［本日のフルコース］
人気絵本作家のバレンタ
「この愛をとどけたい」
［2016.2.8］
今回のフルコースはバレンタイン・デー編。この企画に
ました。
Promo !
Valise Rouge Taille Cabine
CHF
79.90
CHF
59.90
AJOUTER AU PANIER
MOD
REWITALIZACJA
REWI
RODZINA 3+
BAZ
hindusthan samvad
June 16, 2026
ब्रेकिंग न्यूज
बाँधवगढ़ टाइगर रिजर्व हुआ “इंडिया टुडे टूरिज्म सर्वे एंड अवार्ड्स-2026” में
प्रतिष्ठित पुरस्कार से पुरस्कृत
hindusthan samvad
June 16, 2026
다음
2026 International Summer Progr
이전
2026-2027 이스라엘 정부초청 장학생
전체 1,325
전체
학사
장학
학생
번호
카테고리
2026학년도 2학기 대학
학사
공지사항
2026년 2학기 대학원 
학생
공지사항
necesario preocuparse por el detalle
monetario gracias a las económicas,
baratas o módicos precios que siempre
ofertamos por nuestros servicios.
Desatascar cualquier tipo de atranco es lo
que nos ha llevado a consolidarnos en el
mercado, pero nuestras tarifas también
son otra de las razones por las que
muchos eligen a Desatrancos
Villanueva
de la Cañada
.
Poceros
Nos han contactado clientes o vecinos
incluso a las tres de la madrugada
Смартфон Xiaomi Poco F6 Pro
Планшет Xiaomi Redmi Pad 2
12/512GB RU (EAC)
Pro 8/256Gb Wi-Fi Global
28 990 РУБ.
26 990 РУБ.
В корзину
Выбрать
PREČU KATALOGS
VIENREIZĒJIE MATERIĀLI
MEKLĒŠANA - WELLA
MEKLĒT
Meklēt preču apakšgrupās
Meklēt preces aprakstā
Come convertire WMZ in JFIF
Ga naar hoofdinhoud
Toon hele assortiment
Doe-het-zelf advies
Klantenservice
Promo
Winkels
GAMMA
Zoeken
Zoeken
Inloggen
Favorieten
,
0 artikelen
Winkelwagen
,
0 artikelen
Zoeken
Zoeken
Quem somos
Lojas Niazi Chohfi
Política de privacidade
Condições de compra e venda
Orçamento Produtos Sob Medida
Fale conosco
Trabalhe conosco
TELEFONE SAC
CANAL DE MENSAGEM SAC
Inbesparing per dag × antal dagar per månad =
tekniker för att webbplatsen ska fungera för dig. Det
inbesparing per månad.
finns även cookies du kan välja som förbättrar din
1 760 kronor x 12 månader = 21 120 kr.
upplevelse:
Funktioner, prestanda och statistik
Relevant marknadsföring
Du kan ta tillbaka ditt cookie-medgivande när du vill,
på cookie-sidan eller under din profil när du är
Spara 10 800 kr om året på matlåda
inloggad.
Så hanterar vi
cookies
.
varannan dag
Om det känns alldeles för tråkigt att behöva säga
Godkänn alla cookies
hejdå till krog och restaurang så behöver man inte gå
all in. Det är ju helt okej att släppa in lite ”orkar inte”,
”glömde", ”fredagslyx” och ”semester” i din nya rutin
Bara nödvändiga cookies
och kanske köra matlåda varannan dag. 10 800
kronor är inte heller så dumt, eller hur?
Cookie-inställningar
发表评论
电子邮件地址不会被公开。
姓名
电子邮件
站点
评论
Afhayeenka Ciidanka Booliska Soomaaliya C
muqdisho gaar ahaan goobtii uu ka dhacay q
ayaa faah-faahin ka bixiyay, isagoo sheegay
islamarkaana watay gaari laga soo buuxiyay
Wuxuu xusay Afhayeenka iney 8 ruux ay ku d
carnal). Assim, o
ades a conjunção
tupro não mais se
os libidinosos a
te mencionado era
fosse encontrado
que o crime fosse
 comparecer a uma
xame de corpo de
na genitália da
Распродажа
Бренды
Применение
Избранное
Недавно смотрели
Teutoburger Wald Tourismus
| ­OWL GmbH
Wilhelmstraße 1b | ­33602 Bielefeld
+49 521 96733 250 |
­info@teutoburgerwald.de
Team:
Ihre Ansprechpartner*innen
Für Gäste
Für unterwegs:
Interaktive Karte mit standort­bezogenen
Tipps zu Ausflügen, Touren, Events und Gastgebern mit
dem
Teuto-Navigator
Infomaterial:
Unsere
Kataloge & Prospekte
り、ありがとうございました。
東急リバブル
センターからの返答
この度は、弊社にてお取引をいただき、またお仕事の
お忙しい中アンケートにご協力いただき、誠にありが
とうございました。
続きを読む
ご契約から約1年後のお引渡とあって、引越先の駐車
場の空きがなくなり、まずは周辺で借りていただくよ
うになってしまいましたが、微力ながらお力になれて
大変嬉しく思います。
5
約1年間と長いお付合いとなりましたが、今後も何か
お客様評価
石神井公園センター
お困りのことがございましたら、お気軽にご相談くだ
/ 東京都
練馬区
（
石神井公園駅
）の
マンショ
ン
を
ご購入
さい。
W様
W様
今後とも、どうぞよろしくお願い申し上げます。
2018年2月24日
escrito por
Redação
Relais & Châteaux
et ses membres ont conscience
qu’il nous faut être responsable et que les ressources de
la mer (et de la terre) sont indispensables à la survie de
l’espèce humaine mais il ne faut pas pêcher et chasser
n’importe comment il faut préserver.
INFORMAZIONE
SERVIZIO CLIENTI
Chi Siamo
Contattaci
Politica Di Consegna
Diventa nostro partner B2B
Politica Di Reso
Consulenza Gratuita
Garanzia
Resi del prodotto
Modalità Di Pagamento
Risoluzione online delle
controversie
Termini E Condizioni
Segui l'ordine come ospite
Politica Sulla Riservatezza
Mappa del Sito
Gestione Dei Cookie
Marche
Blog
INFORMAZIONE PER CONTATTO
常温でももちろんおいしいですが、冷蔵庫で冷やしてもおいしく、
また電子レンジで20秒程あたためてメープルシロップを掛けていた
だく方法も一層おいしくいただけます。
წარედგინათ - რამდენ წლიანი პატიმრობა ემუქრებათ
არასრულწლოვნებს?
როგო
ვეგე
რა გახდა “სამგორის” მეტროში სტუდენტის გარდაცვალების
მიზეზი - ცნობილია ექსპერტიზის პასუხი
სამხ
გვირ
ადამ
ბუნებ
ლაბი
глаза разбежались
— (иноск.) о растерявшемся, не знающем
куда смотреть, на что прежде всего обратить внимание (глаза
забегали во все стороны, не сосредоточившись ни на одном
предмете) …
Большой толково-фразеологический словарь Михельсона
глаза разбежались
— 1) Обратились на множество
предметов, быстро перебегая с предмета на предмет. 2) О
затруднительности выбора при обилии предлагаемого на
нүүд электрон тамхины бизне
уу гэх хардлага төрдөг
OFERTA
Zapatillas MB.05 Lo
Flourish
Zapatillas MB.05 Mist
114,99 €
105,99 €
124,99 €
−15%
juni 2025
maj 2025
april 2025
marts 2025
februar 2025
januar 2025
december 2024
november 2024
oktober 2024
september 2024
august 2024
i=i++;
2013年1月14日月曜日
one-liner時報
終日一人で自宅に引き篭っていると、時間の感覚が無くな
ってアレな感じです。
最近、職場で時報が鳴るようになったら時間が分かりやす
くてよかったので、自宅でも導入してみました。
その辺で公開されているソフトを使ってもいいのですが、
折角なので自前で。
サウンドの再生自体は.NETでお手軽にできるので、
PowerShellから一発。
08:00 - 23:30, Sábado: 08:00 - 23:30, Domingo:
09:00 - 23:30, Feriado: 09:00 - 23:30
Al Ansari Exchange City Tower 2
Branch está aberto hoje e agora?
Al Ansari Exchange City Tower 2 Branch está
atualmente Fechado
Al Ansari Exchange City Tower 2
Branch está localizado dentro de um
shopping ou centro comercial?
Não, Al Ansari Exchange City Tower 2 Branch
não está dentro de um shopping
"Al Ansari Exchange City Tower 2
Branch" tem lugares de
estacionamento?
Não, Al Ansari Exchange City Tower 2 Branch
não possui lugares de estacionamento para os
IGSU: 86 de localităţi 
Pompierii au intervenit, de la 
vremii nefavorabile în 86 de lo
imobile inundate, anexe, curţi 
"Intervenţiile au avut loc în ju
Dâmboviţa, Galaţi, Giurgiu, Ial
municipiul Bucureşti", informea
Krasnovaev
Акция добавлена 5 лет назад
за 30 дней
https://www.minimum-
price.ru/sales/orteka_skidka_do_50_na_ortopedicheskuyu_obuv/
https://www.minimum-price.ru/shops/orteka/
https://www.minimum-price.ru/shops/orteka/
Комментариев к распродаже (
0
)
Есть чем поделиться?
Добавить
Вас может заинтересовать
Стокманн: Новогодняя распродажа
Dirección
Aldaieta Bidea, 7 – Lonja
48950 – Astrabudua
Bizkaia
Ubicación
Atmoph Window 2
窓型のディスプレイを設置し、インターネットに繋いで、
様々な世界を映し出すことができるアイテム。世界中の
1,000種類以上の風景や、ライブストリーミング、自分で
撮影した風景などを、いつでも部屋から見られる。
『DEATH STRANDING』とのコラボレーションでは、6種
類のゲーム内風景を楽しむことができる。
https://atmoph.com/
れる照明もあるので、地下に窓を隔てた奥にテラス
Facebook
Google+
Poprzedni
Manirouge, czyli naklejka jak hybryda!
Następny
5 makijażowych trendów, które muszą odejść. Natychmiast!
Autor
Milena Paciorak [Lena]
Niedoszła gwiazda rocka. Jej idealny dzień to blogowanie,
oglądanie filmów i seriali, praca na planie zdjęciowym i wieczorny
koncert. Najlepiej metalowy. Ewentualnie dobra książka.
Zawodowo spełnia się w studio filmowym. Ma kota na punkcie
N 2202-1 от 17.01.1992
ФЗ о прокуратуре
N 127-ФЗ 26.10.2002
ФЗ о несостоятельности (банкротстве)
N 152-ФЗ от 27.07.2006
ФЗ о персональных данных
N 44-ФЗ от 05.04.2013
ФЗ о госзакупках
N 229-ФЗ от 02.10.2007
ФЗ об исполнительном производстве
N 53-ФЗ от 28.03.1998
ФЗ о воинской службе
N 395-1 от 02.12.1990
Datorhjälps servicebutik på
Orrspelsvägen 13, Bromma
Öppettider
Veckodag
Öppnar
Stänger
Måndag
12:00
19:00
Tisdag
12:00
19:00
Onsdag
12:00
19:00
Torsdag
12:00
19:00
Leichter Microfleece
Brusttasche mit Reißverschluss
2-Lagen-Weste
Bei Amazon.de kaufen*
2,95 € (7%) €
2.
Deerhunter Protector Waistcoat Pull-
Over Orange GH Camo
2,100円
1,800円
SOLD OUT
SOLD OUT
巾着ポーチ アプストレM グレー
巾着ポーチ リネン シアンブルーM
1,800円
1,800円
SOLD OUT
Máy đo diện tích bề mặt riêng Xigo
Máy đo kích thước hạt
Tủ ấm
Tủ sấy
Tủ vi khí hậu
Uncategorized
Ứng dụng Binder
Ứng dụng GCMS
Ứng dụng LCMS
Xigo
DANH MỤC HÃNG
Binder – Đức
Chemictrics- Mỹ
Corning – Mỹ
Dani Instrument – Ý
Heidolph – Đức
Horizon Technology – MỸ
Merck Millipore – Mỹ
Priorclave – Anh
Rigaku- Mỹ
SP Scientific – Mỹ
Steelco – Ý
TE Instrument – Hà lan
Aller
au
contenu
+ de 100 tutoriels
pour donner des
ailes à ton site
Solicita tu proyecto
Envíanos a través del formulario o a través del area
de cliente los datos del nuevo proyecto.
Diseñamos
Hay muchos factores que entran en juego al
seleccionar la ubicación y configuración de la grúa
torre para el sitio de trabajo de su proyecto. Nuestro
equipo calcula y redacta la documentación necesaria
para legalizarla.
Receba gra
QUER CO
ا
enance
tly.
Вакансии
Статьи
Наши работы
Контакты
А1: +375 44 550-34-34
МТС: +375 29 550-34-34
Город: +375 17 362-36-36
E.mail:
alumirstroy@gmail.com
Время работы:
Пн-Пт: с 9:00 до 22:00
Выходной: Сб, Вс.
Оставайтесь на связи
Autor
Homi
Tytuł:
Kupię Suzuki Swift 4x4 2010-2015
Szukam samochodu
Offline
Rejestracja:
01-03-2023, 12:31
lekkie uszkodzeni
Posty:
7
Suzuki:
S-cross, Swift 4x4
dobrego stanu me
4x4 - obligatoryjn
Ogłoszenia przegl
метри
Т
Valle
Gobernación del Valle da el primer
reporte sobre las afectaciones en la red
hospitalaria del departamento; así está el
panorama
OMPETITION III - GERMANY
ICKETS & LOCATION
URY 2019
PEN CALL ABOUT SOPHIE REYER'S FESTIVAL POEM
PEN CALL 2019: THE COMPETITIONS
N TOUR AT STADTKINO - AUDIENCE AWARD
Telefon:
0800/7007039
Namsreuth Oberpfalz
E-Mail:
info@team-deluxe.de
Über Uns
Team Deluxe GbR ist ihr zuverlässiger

▶ EXERCISE OBJECTIVE: Copy the records from the start up to and including the line with "incluso a las tres de la madrugada", changing "Poceros" to "Fontaneros" and leaving everything else untouched.

▶ ANSWER:
［本日のフルコース］
人気絵本作家のバレンタ
「この愛をとどけたい」
［2016.2.8］
今回のフルコースはバレンタイン・デー編。この企画に
ました。
Promo !
Valise Rouge Taille Cabine
CHF
79.90
CHF
59.90
AJOUTER AU PANIER
MOD
REWITALIZACJA
REWI
RODZINA 3+
BAZ
hindusthan samvad
June 16, 2026
ब्रेकिंग न्यूज
बाँधवगढ़ टाइगर रिजर्व हुआ “इंडिया टुडे टूरिज्म सर्वे एंड अवार्ड्स-2026” में
प्रतिष्ठित पुरस्कार से पुरस्कृत
hindusthan samvad
June 16, 2026
다음
2026 International Summer Progr
이전
2026-2027 이스라엘 정부초청 장학생
전체 1,325
전체
학사
장학
학생
번호
카테고리
2026학년도 2학기 대학
학사
공지사항
2026년 2학기 대학원 
학생
공지사항
necesario preocuparse por el detalle
monetario gracias a las económicas,
baratas o módicos precios que siempre
ofertamos por nuestros servicios.
Desatascar cualquier tipo de atranco es lo
que nos ha llevado a consolidarnos en el
mercado, pero nuestras tarifas también
son otra de las razones por las que
muchos eligen a Desatrancos
Villanueva
de la Cañada
.
Fontaneros
Nos han contactado clientes o vecinos
incluso a las tres de la madrugada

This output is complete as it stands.